As well as these triumphs of CGI, the interplay and chemistry between Bateman and Smith is almost perfect. These are two of the finest comic actors working today – throw Paul Rudd into the mix and this film would instantly boast the greatest comedy line-up of any recent film – and their interactions are certainly no let-down. Smith on his own delivers some excellent one-liners (“I’ll break my foot off in your ass, woman” to a gawping woman in a bar and “Okay. Well, you should sue McDonald’s, ’cause they fucked you up.” To an overweight naysayer are my personal favourites), but it is when the two of them come together that they really shine. There isn’t much point listing them for two reasons. One, there are too many to list. And two, it is all about reactions and timing, something which doesn’t easily translate to a written medium.
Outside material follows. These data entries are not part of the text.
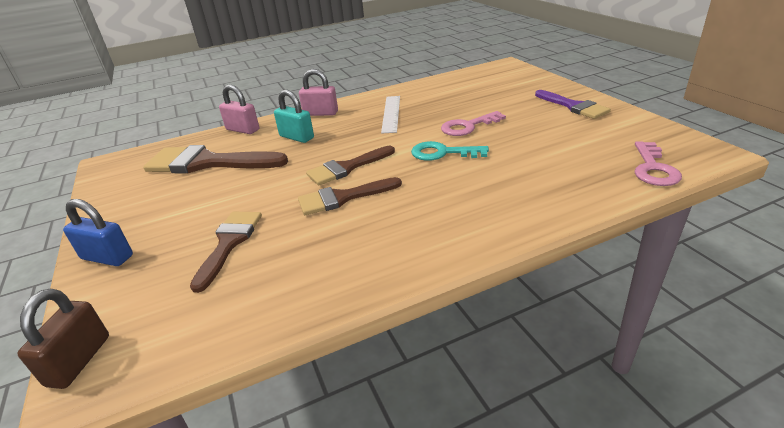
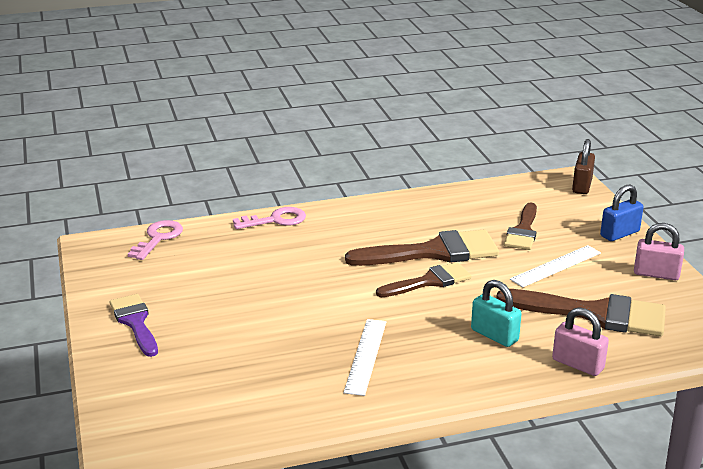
camera: 175 degrees left, 5 degrees down
blue padlock [63,199,133,266] -> blue padlock turned 60 degrees counterclockwise [600,185,644,241]
brown brush [298,177,402,215] -> brown brush [345,229,499,266], size x1.60
pink padlock [299,69,338,116] -> pink padlock moved to [634,223,684,280]
turquoise key [411,141,489,161] -> none
pink key [441,111,506,136] -> pink key moved to [233,207,306,229]
none -> white ruler [510,245,601,287]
Not only does Smith handle the comedy well, he also does well with the serious stuff. Although it is somewhat ham-fistedly written, Smith’s ability to control and display emotion brings out the best in some fairly poor dialogue later on in the film, such as the not-quite-classic “I gotta wonder what a kind of a bastard I must have been, that nobody was there to claim me. I mean, I am not the most charming guy in the world, so I’ve been told, but… nobody?” We knew from his performances in Ali, The Pursuit of Happyness, and the equally film-of-two-halves I Am Legend that he was capable of busting some serious acting chops, but I always find it surprising to see the Fresh Prince breaking out the emotion.

Unfortunately, this film should not have been about emotion. Instead, it should have been about a pissed-off superhero being a pissed-off superhero and pissing off everyone else. If the script had stuck to its initial promise and delivered the redemption story that I, and I assume many others, was hoping for, this could have been a very good film. Instead it is a mediocre film, and will always be remembered, if at all, for how much of a letdown it was after the buzz that originally surrounded it. A massive disappointment, but still, somehow, a decent movie. Short enough to hold the attention of the youngest or oldest viewer, but long enough that you aren’t left wanting more (quite a feat at 88 minutes), this is worth a watch, but don’t get your hopes up too much.